Arriving at Phillip Johnson’s Glass House in the lush hills of New Canaan, CT, on a sunny June day, I was startles to see nine attractive young men and women dancing through the famously transparent house, all mysterious rhythms and couplings. On Johnson’s own bed, facing an enormous pane of glass, a man and woman had a strange balletic altercation. Then all nine dancers jumped and writhed in exuberant style on the herringbone brick floor of the living area and, afterward, marched outside to continue the performance on the lawn by the pool.
The dancers, I later learned, were from Benjamin Millepied’s L.A. Dance Project, and their performance, a work conceived by the performance and art duo Gerard & Kelly titled Modern Living, was meant to address questions of sexuality and memory and—in Johnson’s Glass House
of voyeurism and exhibitionism—explore domestic rituals in “queer space.” (Johnson shared the home with his partner of 45 years, David Whitney.) At points, the dancers’ syncopated movements recalled a great jazz or country-dance festival; one could barely resist joining in the fun.
Less “in your face” but no less engaging, another piece of art beckoned from the west. Japanese artist Yayoi Kusama had recreated her Narcissus Garden (originally shown at the 1966 Venice Biennale) in the Lower Meadow. There, 1,300 12-inch, mirror-finish, stainless-steel spheres floated in the pond, glinting like shiny pearls when seen from the house and, up close, offering viewers stunning convex selfies, framing their faces artfully with the surrounding water, forest and sky.
I had never seen The Glass House activated in such a dynamic manner as this. Johnson and I had been friends, and I’d had the pleasure of visiting him at home on a number of occasions. In fact, it was there that Philip’s lobbying of a potential client led to my first commissioned house as a young architect.
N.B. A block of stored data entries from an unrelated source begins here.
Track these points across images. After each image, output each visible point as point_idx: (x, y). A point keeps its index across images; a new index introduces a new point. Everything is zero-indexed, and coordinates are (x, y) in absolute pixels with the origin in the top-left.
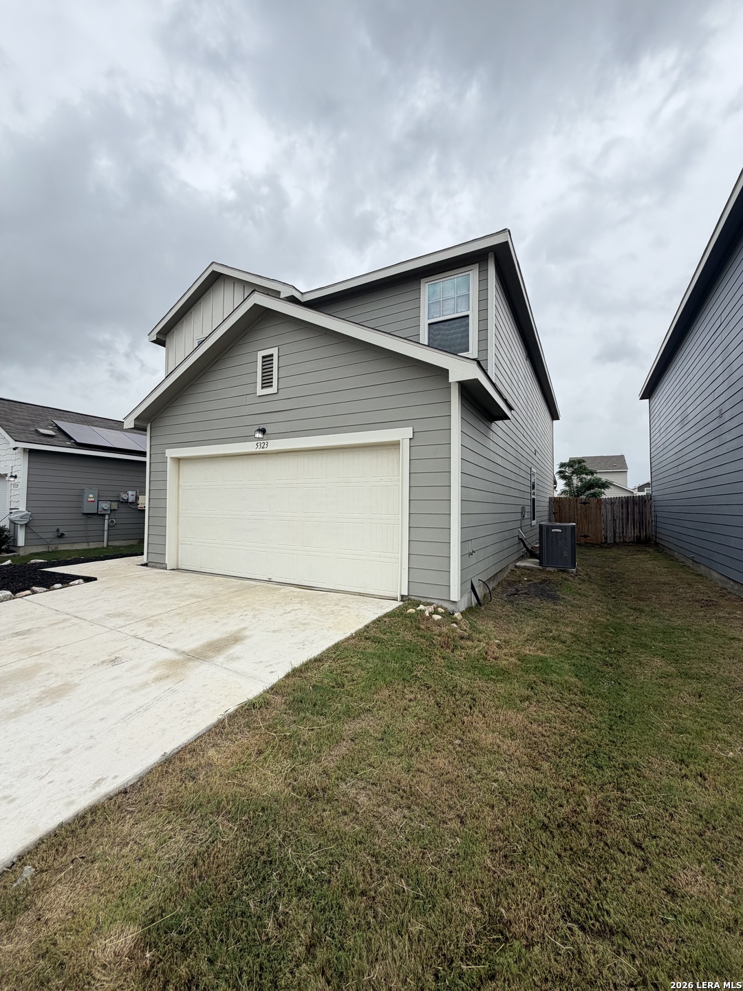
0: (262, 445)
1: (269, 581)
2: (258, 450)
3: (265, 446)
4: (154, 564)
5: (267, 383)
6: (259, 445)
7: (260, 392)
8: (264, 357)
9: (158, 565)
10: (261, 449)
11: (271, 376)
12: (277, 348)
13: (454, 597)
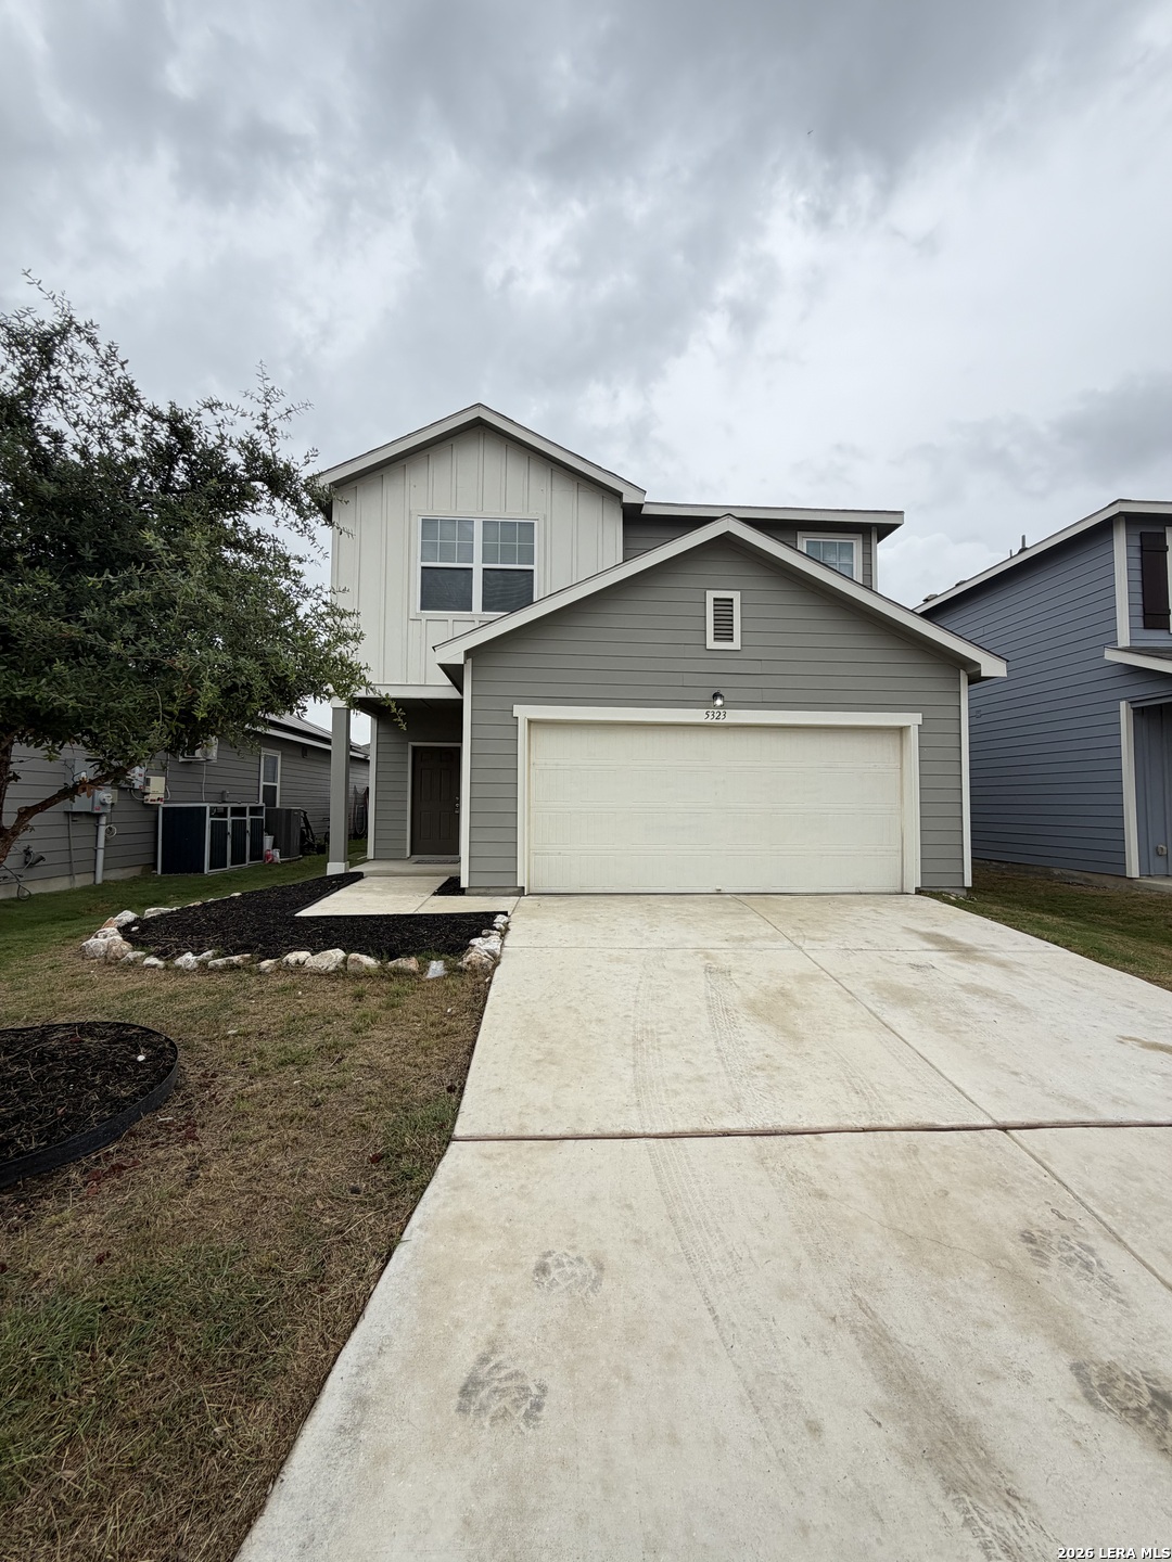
0: (716, 715)
1: (719, 893)
2: (709, 720)
3: (722, 716)
4: (482, 891)
5: (724, 633)
6: (710, 714)
7: (711, 644)
8: (715, 599)
9: (492, 891)
10: (714, 721)
11: (730, 627)
12: (739, 593)
13: (968, 883)
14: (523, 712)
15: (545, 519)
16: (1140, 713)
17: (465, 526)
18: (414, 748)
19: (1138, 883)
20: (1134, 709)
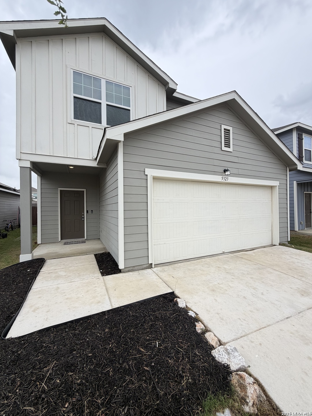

Now a property of the National Trust for Historic Preservation, the iconic Glass House, completed in 1949, is a staid pavilion perched at the edge of a ridge overlooking 40 acres of perfect lawns and forests in New Canaan—a hotbed of modern architectural experimentation in the 1950s and ’60s. Inspired by the minimalist ideas of Philip’s mentor, the German master Ludwig Mies Van der Rohe, The Glass House has thin steel columns that support the floating plane of the roof, its four exterior walls little more than floor-to-ceiling sheets of glass. Inside, the house is loft-like, with an open kitchen, living and dining area. A cylindrical brick silo encloses the bathroom and provides a slight separation for the hardly discrete sleeping area.
Johnson’s estate is a virtual museum of architectural styles, and The Glass House, sitting alongside multiple structures designed by Johnson over his 70-year career, remains his masterpiece, an instant sensation at a time when suburban conformity was the norm. In its early days, curiosity seekers would sometimes line up along the stone wall at the road, straining for a glimpse of the house they’d heard had neither walls nor the least shred of privacy. Even esteemed guests were sometimes shocked. Upon arrival, Frank Lloyd Wright reportedly quipped: “Here I am, Philip, am I indoors or am I out? Do I take my hat off or keep it on?”
Johnson died in 2005 at the age of 98, and his home has now been open to the public for a decade. Both Irene Shum, Curator and Collections Manager, and Cole Akers, Curator and Special Projects Manager, have continued to carry out Philip Johnson’s mission at the Glass House and, as I knew him, his spirit as a patron of the arts. This fall ushers in another Kusama installation, the bold Dots Obsession—Alive, Seeking for Eternal Hope, in which more than a thousand of the artist’s signature polka dots (in Pepsi-red vinyl) will be applied to The Glass House, producing an “infinity room” sensation for visitors. It’s a shame Philip won’t be there to join in the fun.